Long-term use of ralinepag for pulmonary arterial hypertension is safe and well-tolerated, with a risk-benefit ratio consistent with that found in the phase 2 clinical trial of ralinepag. This was among the results of an open-label extension study of ralinepag recently presented at the American Thoracic Society (ATS) 2022 International Conference, held in San Francisco, CA, May 13 to 18.

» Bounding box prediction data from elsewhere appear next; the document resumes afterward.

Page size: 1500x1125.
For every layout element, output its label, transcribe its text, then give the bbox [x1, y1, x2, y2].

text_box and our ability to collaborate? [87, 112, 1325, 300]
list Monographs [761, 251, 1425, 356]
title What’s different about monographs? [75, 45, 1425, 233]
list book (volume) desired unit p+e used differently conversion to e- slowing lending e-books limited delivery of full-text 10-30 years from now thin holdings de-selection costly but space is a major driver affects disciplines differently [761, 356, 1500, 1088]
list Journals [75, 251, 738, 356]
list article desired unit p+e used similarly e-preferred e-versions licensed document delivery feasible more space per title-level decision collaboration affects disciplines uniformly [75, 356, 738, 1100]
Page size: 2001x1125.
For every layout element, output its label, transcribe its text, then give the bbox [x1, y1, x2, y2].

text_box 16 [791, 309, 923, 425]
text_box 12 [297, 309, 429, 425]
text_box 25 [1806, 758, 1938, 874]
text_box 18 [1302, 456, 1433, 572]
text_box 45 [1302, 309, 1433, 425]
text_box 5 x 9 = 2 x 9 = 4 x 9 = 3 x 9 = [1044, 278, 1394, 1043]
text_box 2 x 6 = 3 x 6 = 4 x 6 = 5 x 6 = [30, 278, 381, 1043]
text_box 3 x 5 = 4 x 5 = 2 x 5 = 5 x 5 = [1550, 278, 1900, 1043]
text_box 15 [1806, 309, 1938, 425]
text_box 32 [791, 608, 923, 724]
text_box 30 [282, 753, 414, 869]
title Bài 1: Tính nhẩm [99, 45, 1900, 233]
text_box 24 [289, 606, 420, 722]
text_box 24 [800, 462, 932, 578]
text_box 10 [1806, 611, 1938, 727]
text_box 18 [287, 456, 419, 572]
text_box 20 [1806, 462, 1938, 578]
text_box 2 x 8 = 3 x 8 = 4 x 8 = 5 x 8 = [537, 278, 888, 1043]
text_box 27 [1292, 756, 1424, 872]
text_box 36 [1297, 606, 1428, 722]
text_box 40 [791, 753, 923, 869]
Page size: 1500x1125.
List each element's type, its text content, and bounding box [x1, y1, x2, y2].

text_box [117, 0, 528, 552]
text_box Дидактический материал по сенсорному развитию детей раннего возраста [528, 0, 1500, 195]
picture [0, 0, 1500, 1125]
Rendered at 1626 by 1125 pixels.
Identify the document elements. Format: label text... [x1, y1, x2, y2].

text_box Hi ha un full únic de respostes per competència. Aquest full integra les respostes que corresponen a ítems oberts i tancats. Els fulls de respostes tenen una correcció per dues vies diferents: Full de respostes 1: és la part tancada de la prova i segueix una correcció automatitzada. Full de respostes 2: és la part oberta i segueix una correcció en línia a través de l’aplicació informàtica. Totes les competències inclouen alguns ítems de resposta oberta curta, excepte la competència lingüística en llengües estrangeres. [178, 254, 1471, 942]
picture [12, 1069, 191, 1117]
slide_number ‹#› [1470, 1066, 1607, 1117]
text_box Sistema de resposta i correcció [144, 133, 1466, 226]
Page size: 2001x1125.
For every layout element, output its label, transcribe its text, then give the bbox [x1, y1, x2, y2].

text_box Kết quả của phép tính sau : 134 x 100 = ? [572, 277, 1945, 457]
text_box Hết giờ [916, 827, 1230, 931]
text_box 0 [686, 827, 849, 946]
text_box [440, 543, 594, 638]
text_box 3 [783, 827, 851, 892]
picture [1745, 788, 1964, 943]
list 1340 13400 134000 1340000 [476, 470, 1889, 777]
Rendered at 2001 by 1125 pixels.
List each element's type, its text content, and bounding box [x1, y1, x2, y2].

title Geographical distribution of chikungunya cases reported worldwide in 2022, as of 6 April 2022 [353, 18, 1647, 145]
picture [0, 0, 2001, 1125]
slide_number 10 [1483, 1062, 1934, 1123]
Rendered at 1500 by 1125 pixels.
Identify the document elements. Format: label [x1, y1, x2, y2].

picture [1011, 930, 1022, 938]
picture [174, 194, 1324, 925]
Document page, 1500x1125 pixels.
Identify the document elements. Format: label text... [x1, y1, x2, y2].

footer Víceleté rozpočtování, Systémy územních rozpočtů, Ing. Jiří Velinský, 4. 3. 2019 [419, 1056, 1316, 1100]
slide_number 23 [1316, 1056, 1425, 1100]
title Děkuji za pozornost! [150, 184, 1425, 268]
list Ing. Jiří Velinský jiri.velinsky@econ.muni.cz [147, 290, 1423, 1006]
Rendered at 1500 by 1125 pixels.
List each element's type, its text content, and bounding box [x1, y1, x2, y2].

Ralinepag is a prostacyclin receptor agonist being studied in clinical trials for the treatment of World Health Organization (WHO) Group 1 pulmonary hypertension. Researchers sought to investigate long-term safety and tolerability of ralinepag in patients with PAH, with the secondary objective of assessing the effect of long-term ralinepag use on changes in 6-minute walk distance (6MWD), WHO Functional Class (FC), hemodynamics, and time to clinical worsening.

The investigators conducted a phase 2 open-label extension (OLE) study of ralinepag (ClinicalTrials.gov Identifier: NCT02279745) following the 22-week placebo-controlled parent study (ClinicalTrials.gov Identifier: NCT02279160). The OLE included 45 of the original 61 participants from the parent study (86.7% <65 years of age; 86.7% female; 93.3% White; 71.1% in WHO FC II at baseline). OLE participants spent a median of 153.4 weeks in treatment with oral ralinepag. Those already treated with ralinepag in the placebo-controlled parent study continued with the same dosage, while participants receiving placebo in the parent study began treatment with ralinepag in the OLE, receiving individualized dose titration. Researchers conducted clinical evaluations every 3 months, for a maximum of 36 months.

With respect to safety and tolerability, researchers found adverse events (AEs) in the OLE were consistent with the parent study and with the safety profile of prostacyclin therapies; the most commonly reported AEs were headache (64%), diarrhea (38%), and jaw pain (33%), with 11.1% of subjects discontinuing due to AEs.

With respect to the study’s secondary outcomes, investigators found improvements from OLE baseline in the 6MWD (3 months: 20.9 m;, 6 months: 17.6 m; 12 months: 28.5 m; 24 months: 41.0 m; and 36 months: 47.0 m); median pulmonary vascular resistance (PVR; ‑52.2 dyn.sec/cm5) and mean pulmonary arterial pressure (‑2.0 mm Hg). Notably, neither WHO FC nor time to clinical worsening showed relevant changes, said study authors.  

Overall, said the investigators, “PVR reductions reported for the ralinepag group in the parent study were maintained in the OLE, while subjects from the placebo group saw significant improvements once on active treatment in the OLE.” The investigators concluded that “The overall safety profile of ralinepag was similar to that reported in the parent study and data from the OLE study demonstrate the benefit-risk ratio of ralinepag remains unchanged and positive.”


Klings ES, Barbera JA, Grover R, et al. Long-term data from Study APD811-007, an open-label extension study evaluating ralinepag for the treatment of pulmonary arterial hypertension. Presented at: the American Thoracic Society (ATS) 2022 International Conference; May 13-18, 2022; San Francisco, CA. Session A96.